_Text section_
━━━━━━━━━━━━━━━━━━━━━━━━━━━━━━

Remember Gulf War I? No you don’t.
I am tired and sick of war. Its glory is all moonshine. It is only those who have neither fired a shot nor heard the shrieks and groans of the wounded who cry aloud for blood, more vengance, more desolation. War is hell. (William Tecumseh Sherman)
[11:04 PM]
Welcome to Electrolite's comments section.
Hard-Hitting Moderator: Teresa Nielsen Hayden.

Comments on Remember:

John Farrell ::: (view all by) ::: January 17, 2003, 10:41 AM:

Great Sherman Quote: can I expect to find that as I plow through Battle Cry of Freedom?. Only finished one chapter, but McPherson's detail is great, and I'm sure I'll end up buying this rather than continuously extending it from the library. I hate being rushed when something is this good (took me almost a year to read Johnson's Modern Times).

Sylvia Li ::: (view all by) ::: January 17, 2003, 11:21 AM:

Gulp. It was hard to make myself go on, especially after that first stark image. I kept wondering if there wasn't some kind of horrible voyeurism involved, as if looking was somehow an invasion of privacy.

Yet I felt a moral obligation to look, and see... and try to understand. The human mind is not good at grasping such things. We have defenses; we simplify. We retreat to previously held positions. We invoke colliding cliches: "War is hell." / "A just war." Which one gets more weight depends on what we bring to the moment.

Vicki Rosenzweig ::: (view all by) ::: January 17, 2003, 11:31 AM:

What I remember is what it was like to be watching the war: the surreal experience of live broadcasts from Baghdad at night, all in green from the weapons fire; being, it seemed, the only American willing to travel abroad that winter; the t-shirts that sprang up as if the war was half football game, half personal grudge.

Patrick Nielsen Hayden ::: (view all by) ::: January 17, 2003, 12:29 PM:

I am not, he noted again, a pacifist. I'm against this war.

━━━━━━━━━━━━━━━━━━━━━━━━━━━━━━

_Provided records_
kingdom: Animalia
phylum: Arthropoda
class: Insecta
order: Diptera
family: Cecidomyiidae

━━━━━━━━━━━━━━━━━━━━━━━━━━━━━━

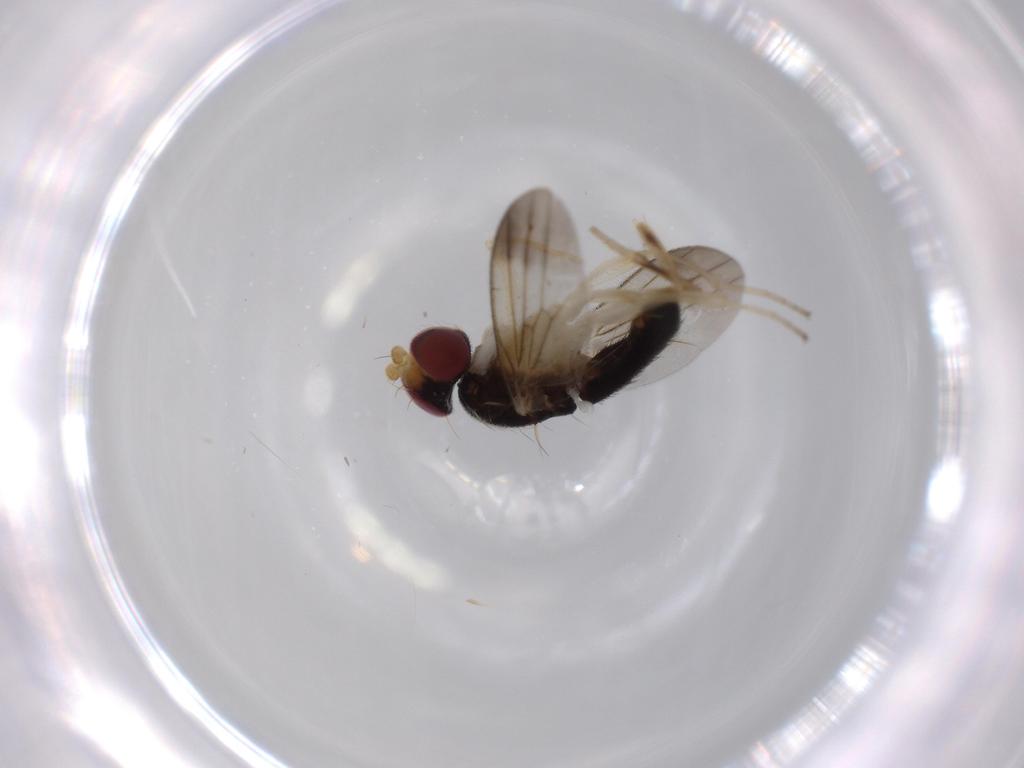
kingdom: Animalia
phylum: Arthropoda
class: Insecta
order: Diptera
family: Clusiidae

━━━━━━━━━━━━━━━━━━━━━━━━━━━━━━

_Short exercise A_
According to the comment thread, which book took John Farrell almost a year to read?
_Short exercise B_
Write out the stretch of the comment thread from "Great Sherman Quote: can" through "invasion of privacy.", word for word.
The material shown is separate from the comment thread and unrelated to it.

_Expected output A_
Johnson's Modern Times.

_Expected output B_
Great Sherman Quote: can I expect to find that as I plow through Battle Cry of Freedom?. Only finished one chapter, but McPherson's detail is great, and I'm sure I'll end up buying this rather than continuously extending it from the library. I hate being rushed when something is this good (took me almost a year to read Johnson's Modern Times).

Sylvia Li ::: (view all by) ::: January 17, 2003, 11:21 AM:

Gulp. It was hard to make myself go on, especially after that first stark image. I kept wondering if there wasn't some kind of horrible voyeurism involved, as if looking was somehow an invasion of privacy.